When you think of how little good drama there is in Vegas, it’s easy to overpraise a flawed but promising production like "The Shape of Things."

I had a great time at New American Theatre’s mounting of Neil LaBute’s 2001 London play. Yet, the more I thought about the experience, the more reserved my enthusiasm became.

Adam (Wayne Wilson), a young museum guard, is trying to stop Evelyn (Megan Bartle), an eccentric grad student, from defacing a sculpture. How they fall in love and how she winds up transforming this "geek" makes for much of the evening’s enjoyment.

But Evelyn is not what she seems. In fact, she makes "Network’s" Diana Christensen and "Fatal Attraction’s" Alex Forrest seem like playful puppies. The script is an unsettling look at the relationship between art and morality.

Director/set designer Gregg Curtis whizzes us by the sometimes slow first act with extensive use in a small space of video projections (that somehow feel right), rigging, lighting and sound.

The actors, though, remain the evening’s focus. Bartle’s a biting and troubling Evelyn: enormously attractive, affable, and yet full of dangerous airs. There’s something about her smile that tells you trouble lies ahead. She’s also one of the more naturalistic actors Vegas has seen in a while. (It is unfortunate, though, that her final scenes don’t reveal as much as they should of her almost murderous zeal for art.)

Erica Griffin is an easygoing actress, but her achievement here as Adam’s friend Jenny is that she’s able to suggest all the conflicting pain that her character undergoes, while forever trying to say all the right things.

There is a major problem with the male lead. Wilson has an extraordinary sense of comic timing enriched by a magnetic persona. But he uses his comic skills to bulldoze his way through his character, rather than bringing it to organic life. Too much of what he does seems to have nothing to do with what’s going on onstage. The central dramatic journey of the play is missing, because Wilson simply is not there.

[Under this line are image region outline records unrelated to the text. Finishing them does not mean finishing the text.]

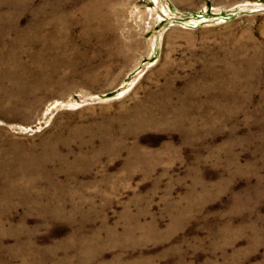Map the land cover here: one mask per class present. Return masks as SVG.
<instances>
[{
  "label": "rangeland",
  "instance_id": "1",
  "mask_svg": "<svg viewBox=\"0 0 264 264\" xmlns=\"http://www.w3.org/2000/svg\"><path fill=\"white\" fill-rule=\"evenodd\" d=\"M0 264H264V0H0Z\"/></svg>",
  "mask_w": 264,
  "mask_h": 264
}]
</instances>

He needs a strong director to get him to occasionally go against the comfort of his instincts.

Still, it’s easy to admire Wilson’s unfocused skill, and Curtis’ wham-bam yet sensitive directing style.

And Bartle comes across as such a deliciously ice-veined goddess, that every heterosexual male in the audience may get a kick out of hating her.

I could swear I heard a young man thinking, "I was married to that once."